— Assignment —
Each line below that contains the word "scene" must be copied.

[Dataset entries]
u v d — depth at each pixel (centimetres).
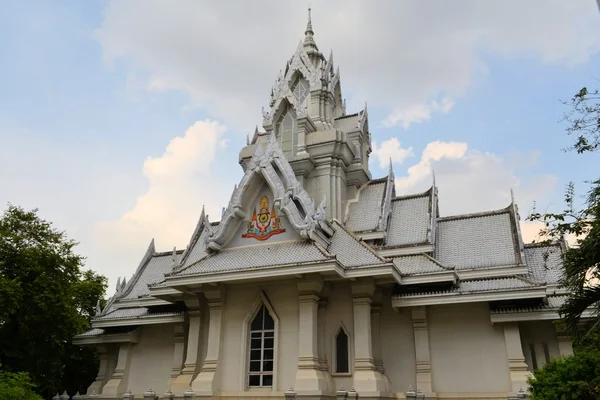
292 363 2180
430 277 2223
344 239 2444
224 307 2403
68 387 3794
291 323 2247
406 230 2683
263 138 3247
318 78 3272
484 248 2542
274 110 3159
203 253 2889
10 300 2552
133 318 2867
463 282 2341
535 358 2180
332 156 2877
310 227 2283
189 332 2534
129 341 2934
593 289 1285
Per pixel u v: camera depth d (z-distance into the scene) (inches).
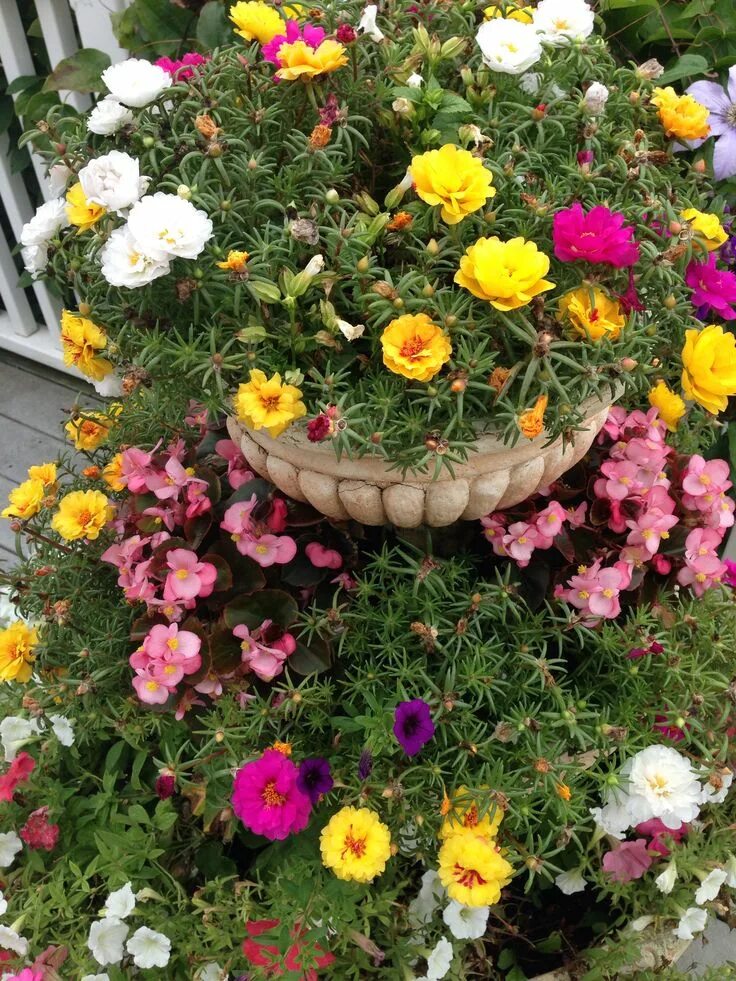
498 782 50.6
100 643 60.3
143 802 60.0
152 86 50.5
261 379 47.8
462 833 50.8
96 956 51.2
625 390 55.7
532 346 44.9
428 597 54.6
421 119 52.3
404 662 53.4
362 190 54.7
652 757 52.6
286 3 58.3
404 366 44.5
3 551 106.7
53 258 57.7
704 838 59.7
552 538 57.6
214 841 59.4
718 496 61.9
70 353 57.1
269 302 48.2
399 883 53.5
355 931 50.9
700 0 79.4
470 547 60.2
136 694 60.9
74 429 75.2
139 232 45.8
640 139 53.2
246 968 53.6
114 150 52.0
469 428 47.0
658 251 52.0
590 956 55.4
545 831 58.1
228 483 66.4
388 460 47.4
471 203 45.8
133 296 51.3
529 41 49.9
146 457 61.2
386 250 51.3
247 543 57.8
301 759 56.0
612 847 56.9
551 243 49.6
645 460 59.9
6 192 116.1
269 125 52.7
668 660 56.0
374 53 54.4
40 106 104.0
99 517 62.1
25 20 110.1
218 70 53.5
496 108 52.7
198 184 49.3
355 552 59.0
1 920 54.6
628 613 61.5
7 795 56.8
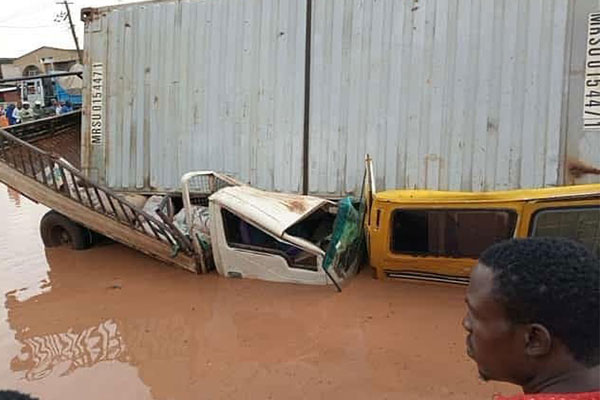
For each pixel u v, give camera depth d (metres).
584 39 6.97
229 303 6.14
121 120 9.59
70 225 8.54
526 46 7.23
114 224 7.66
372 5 7.88
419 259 6.17
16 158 8.10
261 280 6.80
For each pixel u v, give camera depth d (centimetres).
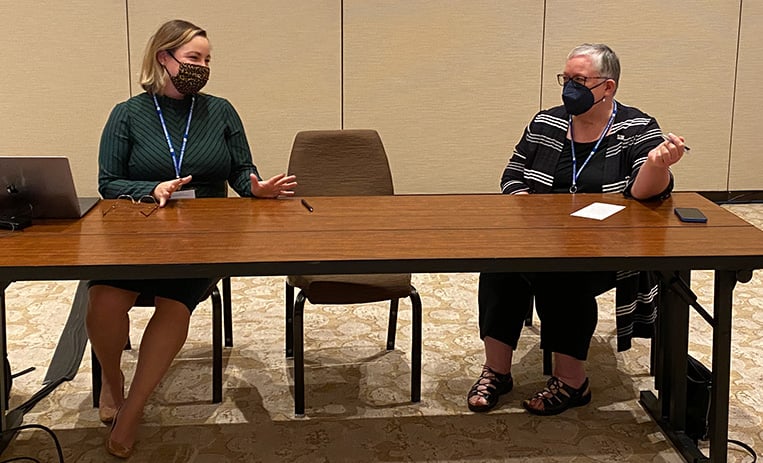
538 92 562
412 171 570
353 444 263
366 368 319
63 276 211
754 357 325
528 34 552
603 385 304
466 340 347
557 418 280
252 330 358
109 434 259
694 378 267
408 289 283
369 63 550
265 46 542
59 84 539
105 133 295
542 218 259
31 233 241
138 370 252
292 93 552
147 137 294
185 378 310
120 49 535
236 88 548
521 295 288
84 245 228
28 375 311
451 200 286
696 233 240
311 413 283
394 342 337
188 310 256
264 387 303
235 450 259
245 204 281
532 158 305
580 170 297
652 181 270
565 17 552
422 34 548
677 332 258
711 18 559
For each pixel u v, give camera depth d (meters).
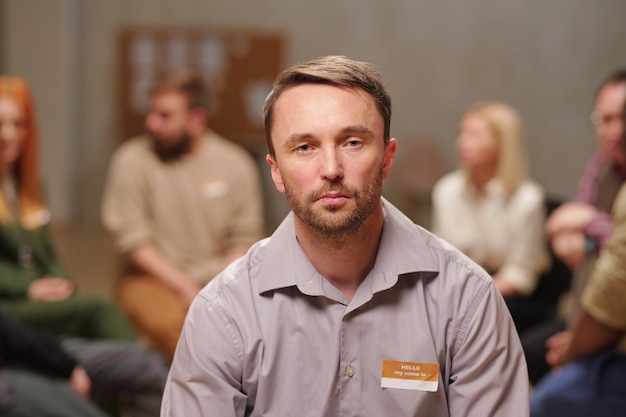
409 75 7.49
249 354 1.26
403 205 7.52
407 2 7.43
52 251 3.19
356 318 1.26
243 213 3.66
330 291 1.27
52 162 7.43
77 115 7.60
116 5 7.49
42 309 2.94
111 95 7.56
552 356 2.36
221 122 7.38
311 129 1.17
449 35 7.43
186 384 1.27
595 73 7.33
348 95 1.18
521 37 7.37
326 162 1.17
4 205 3.00
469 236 3.51
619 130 2.61
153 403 2.76
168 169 3.55
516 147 3.45
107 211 3.54
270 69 7.36
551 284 3.38
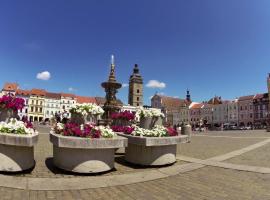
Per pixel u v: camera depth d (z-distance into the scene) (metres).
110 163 7.23
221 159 9.60
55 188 5.55
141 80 88.00
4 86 100.25
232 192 5.53
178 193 5.45
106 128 7.61
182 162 8.91
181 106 118.19
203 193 5.46
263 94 89.62
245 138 22.64
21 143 6.14
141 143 7.93
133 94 86.75
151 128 9.65
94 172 6.83
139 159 8.20
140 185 6.02
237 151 12.12
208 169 7.81
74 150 6.80
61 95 108.94
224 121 99.75
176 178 6.70
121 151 11.05
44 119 104.75
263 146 14.70
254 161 9.20
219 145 15.31
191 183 6.23
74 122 8.98
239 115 95.12
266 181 6.43
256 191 5.62
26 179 6.09
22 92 101.62
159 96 124.88
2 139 6.11
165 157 8.26
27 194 5.08
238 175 7.05
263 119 87.44
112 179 6.46
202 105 110.38
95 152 6.89
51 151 10.71
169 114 120.31
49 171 7.01
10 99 8.12
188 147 14.00
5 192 5.11
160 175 6.99
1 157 6.31
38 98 104.12
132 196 5.21
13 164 6.37
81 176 6.65
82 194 5.25
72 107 9.02
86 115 9.03
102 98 114.62
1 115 8.05
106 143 6.86
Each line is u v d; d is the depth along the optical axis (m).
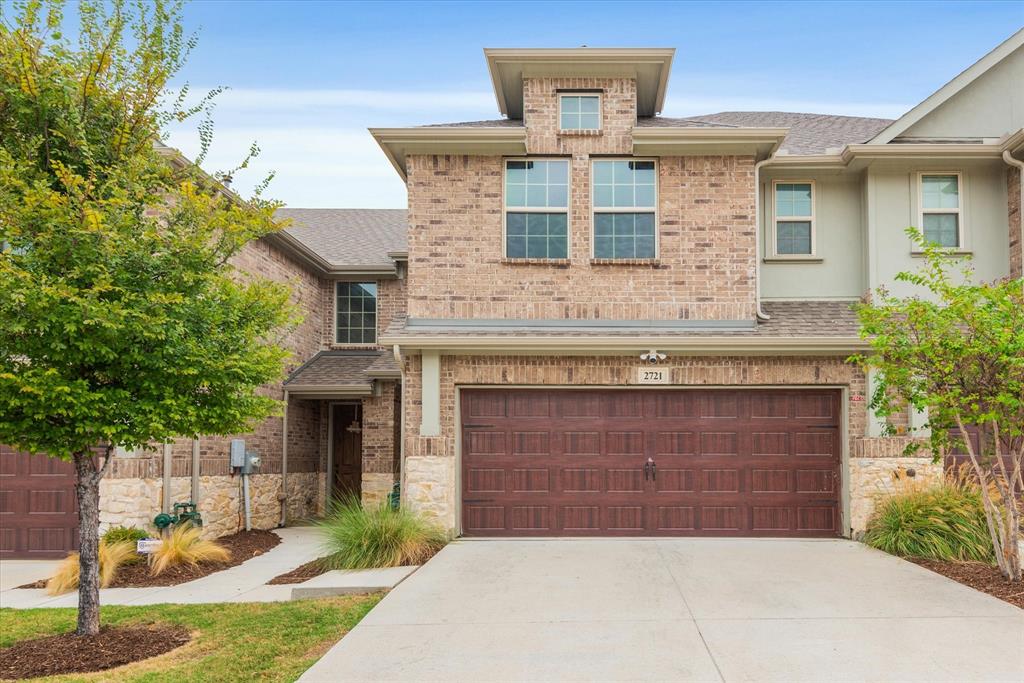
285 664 6.58
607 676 5.96
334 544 10.70
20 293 6.15
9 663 6.72
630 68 12.77
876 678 5.84
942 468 11.66
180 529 11.48
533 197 12.68
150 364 6.95
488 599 8.27
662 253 12.44
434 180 12.60
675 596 8.31
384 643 6.82
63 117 7.25
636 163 12.72
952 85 13.55
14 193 6.93
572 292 12.43
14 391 6.46
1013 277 12.88
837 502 12.06
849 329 12.12
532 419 12.31
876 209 13.20
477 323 12.39
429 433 11.91
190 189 7.40
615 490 12.18
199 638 7.45
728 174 12.55
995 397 8.57
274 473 15.80
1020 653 6.37
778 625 7.21
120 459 11.55
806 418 12.16
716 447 12.19
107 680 6.21
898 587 8.61
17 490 12.38
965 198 13.15
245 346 7.77
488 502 12.22
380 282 18.47
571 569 9.67
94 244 6.68
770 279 13.51
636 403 12.27
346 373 16.72
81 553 7.48
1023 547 10.12
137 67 7.70
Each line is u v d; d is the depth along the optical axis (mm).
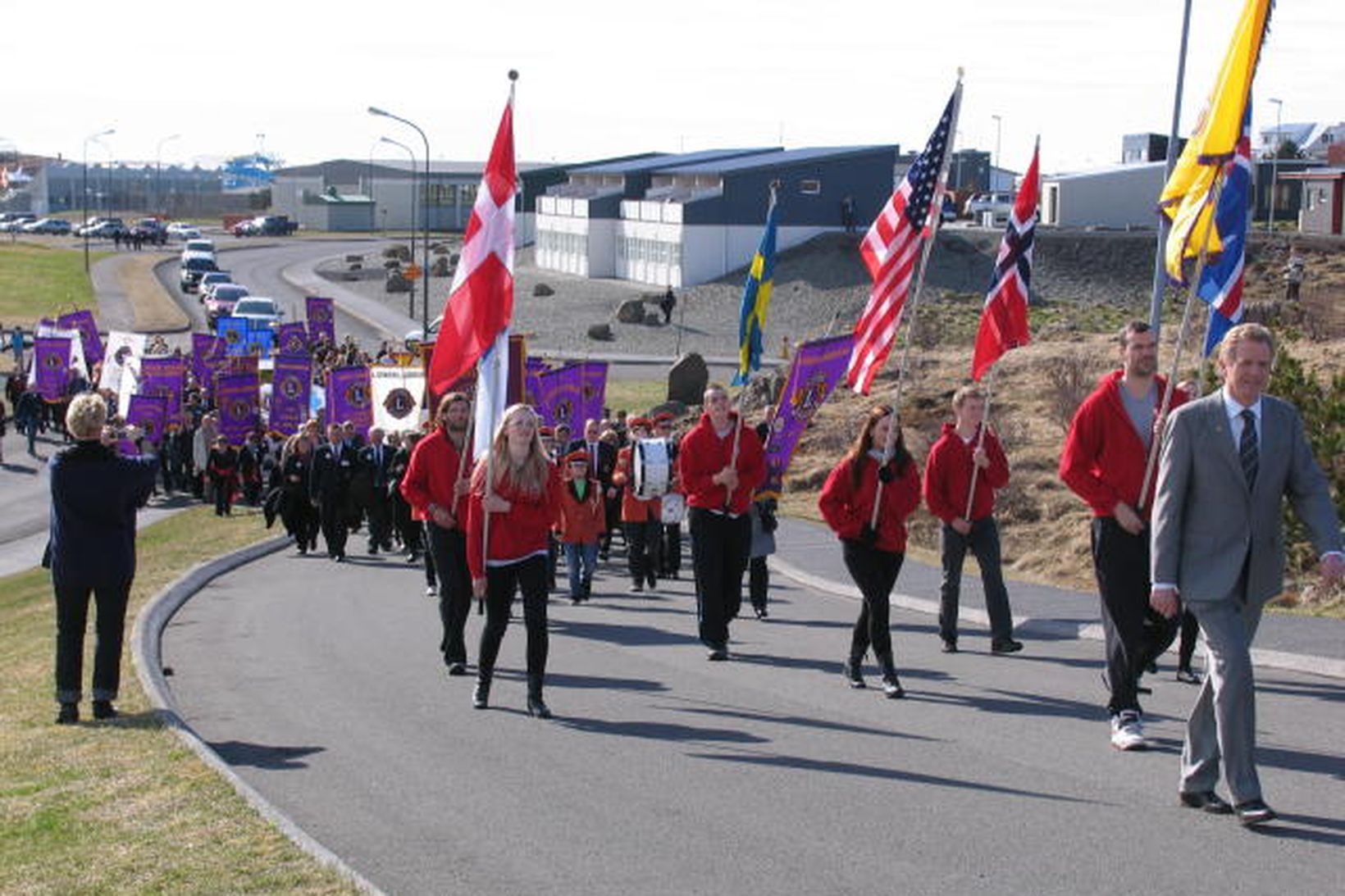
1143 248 89750
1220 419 9531
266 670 16516
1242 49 11758
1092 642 17672
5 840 9695
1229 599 9602
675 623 20000
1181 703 13594
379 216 189750
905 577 23047
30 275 120938
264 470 41000
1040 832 9586
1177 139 24625
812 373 23516
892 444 14133
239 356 48531
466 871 9102
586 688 15031
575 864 9180
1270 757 11266
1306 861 8867
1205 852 9086
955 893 8492
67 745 12398
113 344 51469
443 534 15844
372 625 19906
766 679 15430
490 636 13906
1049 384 45594
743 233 103750
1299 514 9680
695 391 59312
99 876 8742
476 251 14594
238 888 8391
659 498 21828
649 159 128750
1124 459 11789
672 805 10453
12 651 18938
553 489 13656
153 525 36844
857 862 9086
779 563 26156
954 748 11969
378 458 29625
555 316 94688
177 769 11297
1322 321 52500
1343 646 15586
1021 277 18125
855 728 12836
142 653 16984
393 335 89500
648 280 108750
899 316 16859
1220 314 16703
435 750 12312
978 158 138250
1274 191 96812
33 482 48688
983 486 16750
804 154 110812
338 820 10266
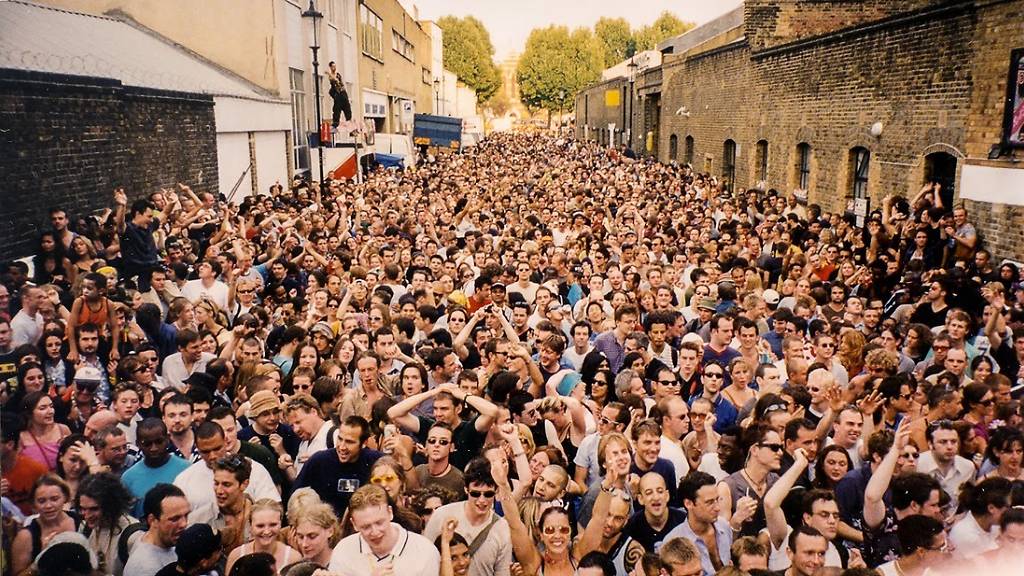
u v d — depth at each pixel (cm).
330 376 634
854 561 468
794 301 931
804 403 605
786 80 1858
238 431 567
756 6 2019
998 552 448
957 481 536
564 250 1058
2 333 616
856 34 1483
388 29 3859
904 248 1113
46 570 414
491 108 4106
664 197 1803
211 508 480
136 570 423
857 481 504
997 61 1080
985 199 1111
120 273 867
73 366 632
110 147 1129
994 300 757
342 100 2444
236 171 1775
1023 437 519
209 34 2023
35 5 1492
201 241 1115
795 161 1823
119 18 1883
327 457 512
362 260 1091
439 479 515
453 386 566
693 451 567
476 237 1229
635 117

— Written response —
Per pixel u v: camera depth d (z-distance into the scene) (inches).
Per pixel u v: camera depth d (z-distance into the scene) (metres).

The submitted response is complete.